A departing United States general said Monday that troop withdrawal preparations in Afghanistan were on the right track but the pull-out of international personnel should match the capacity building of Afghan security forces.
The handover of security responsibility from international to Afghan forces is planned to start this month from seven areas including Kabul and the volatile southern city of Lashkar Gah.
"I am confident that the withdrawal will be all right now. It's about capacity building and downsizing - we have to match those things," said David Rodriguez, the outgoing deputy commander of the International Security Assistance Force (ISAF).
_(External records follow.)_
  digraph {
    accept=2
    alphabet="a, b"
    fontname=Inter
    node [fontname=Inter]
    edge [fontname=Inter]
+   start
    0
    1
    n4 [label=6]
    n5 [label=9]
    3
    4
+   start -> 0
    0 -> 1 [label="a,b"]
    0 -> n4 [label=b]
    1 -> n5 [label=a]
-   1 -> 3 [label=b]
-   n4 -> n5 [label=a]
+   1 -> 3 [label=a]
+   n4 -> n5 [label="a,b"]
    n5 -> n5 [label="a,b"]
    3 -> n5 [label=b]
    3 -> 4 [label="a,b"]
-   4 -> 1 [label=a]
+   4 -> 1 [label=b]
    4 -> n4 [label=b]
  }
"We are in the right trajectory. With great leaders here, we will continue to do well."
Around 97,000 US personnel along with 40,000 other NATO soldiers are currently deployed in Afghanistan. Last month, US President Barack Obama announced the withdrawal of 33,000 US troops by the end of September 2012.
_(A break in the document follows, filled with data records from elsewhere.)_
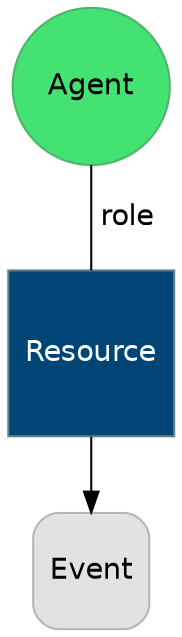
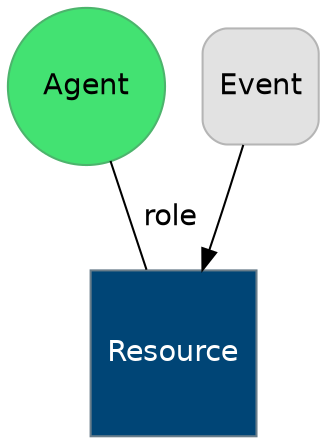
  digraph {
    node [fontname=Helvetica shape=square style=filled]
    n1 [color="#4cb46c" fillcolor="#43e272" label=Agent shape=circle]
    n2 [color="#697d8a" fillcolor="#004576" fontcolor=white label=Resource]
    n3 [color="#b5b5b5" fillcolor="#e2e2e2" label=Event style="rounded,filled"]
    n1 -> n2 [dir=none fontname=Helvetica label=" role "]
-   n2 -> n3
+   n3 -> n2
  }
"Progress in building up the Afghan national security forces is a step-by-step process and the international troops will keep it moving as fast as possible," Rodriguez said.
Efforts to combat the Taliban insurgency that started after the ouster of the group from Kabul in 2001 in a US-led invasion are making some "fragile and reversible" gains, Afghan and NATO officials have said.
"We need to continue to strengthen the gains and continue to expand the security areas for the Afghan people," Rodriguez said, speaking briefly to reporters just before boarding a plane to leave Kabul.